In the Milwaukee debate Hillary made the best case for her own candidacy. "We agree that we've got to get unaccountable money out of politics. We agree that Wall Street should never be allowed to wreck Main Street again. But here's the point I want to make tonight. I am not a single- issue candidate, and I do not believe we live in a single-issue country. I think that a lot of what we have to overcome to break down the barriers that are holding people back, whether it's poison in the water of the children of Flint, or whether it's the poor miners who are being left out and left behind in coal country, or whether it is any other American today who feels somehow put down and oppressed by racism, by sexism, by discrimination against the LGBT community, against the kind of efforts that need to be made to root out all of these barriers, that's what I want to take on. And here in Wisconsin, I want to reiterate: We've got to stand up for unions and working people who have done it before... the American middle class, and who are being attacked by ideologues, by demagogues. Yes, does Wall Street and big financial interests, along with drug companies, insurance companies, big oil, all of it, have too much influence? You're right.
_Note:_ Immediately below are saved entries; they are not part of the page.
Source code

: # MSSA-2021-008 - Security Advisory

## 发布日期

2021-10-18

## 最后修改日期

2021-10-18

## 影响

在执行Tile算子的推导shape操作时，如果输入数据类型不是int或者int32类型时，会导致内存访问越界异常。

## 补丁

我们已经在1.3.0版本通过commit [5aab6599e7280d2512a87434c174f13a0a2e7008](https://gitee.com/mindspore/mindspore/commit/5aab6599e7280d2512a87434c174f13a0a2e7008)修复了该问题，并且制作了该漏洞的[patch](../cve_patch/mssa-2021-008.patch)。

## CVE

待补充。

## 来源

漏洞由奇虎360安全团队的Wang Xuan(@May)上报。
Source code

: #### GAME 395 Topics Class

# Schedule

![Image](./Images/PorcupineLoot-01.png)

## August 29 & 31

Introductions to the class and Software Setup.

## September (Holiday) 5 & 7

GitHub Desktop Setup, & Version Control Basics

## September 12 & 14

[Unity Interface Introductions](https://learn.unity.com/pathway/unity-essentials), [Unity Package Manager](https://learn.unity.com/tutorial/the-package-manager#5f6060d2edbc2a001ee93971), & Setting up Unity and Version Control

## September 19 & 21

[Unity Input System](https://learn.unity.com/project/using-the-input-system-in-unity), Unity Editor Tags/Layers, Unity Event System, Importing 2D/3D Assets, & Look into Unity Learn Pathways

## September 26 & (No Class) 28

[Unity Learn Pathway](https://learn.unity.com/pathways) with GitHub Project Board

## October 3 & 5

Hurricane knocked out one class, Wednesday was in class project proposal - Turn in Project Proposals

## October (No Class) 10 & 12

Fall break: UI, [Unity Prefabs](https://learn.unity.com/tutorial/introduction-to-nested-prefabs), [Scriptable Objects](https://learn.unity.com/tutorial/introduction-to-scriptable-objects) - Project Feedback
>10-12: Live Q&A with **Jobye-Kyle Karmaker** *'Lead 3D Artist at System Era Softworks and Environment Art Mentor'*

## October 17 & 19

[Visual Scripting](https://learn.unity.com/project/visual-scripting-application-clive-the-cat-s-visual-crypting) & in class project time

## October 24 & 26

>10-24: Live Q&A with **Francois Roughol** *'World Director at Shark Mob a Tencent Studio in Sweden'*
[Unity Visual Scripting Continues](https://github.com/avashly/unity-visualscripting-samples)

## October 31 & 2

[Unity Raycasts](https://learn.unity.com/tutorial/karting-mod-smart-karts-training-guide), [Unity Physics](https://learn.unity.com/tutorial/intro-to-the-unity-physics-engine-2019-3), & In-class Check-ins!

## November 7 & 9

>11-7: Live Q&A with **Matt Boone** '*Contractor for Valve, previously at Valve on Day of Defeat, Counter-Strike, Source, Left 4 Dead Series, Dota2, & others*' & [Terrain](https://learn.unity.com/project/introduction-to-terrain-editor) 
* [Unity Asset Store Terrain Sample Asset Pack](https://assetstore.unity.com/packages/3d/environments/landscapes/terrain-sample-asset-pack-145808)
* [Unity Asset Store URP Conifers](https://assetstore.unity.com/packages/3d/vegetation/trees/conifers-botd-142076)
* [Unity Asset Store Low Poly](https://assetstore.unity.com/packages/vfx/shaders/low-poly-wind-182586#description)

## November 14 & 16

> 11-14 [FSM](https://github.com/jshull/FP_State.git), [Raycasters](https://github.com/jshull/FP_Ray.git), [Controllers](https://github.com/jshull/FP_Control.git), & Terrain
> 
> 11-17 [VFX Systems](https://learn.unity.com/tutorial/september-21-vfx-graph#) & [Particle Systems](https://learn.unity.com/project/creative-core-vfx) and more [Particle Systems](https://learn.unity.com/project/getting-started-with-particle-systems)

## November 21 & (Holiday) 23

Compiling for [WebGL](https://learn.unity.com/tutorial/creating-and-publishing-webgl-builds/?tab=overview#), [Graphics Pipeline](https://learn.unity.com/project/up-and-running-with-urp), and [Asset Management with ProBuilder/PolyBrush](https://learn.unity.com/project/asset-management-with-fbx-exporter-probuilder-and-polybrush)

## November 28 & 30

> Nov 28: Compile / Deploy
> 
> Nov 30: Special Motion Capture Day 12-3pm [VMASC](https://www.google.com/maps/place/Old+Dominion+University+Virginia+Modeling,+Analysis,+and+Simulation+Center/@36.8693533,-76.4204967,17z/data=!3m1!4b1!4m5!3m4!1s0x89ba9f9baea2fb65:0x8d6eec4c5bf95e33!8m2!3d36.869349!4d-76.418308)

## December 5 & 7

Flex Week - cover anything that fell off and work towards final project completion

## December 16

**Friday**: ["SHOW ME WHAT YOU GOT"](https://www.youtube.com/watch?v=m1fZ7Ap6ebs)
But if we were to stop that tomorrow, we would still have the indifference, the negligence that we saw in Flint. We would still have racism holding people back. We would still have sexism preventing women from getting equal pay. We would still have LGBT people who get married on Saturday and get fired on Monday. And we would still have governors like Scott Walker and others trying to rip out the heart of the middle class by making it impossible to organize and stand up for better wages and working conditions. So I'm going to keep talking about tearing down all the barriers that stand in the way of Americans fulfilling their potential, because I don't think our country can live up to its potential unless we give a chance to every single American to live up to theirs."

Democrats must stand on the principles Hillary states so clearly and understand she is the nominee who can actually lead us to victory in November.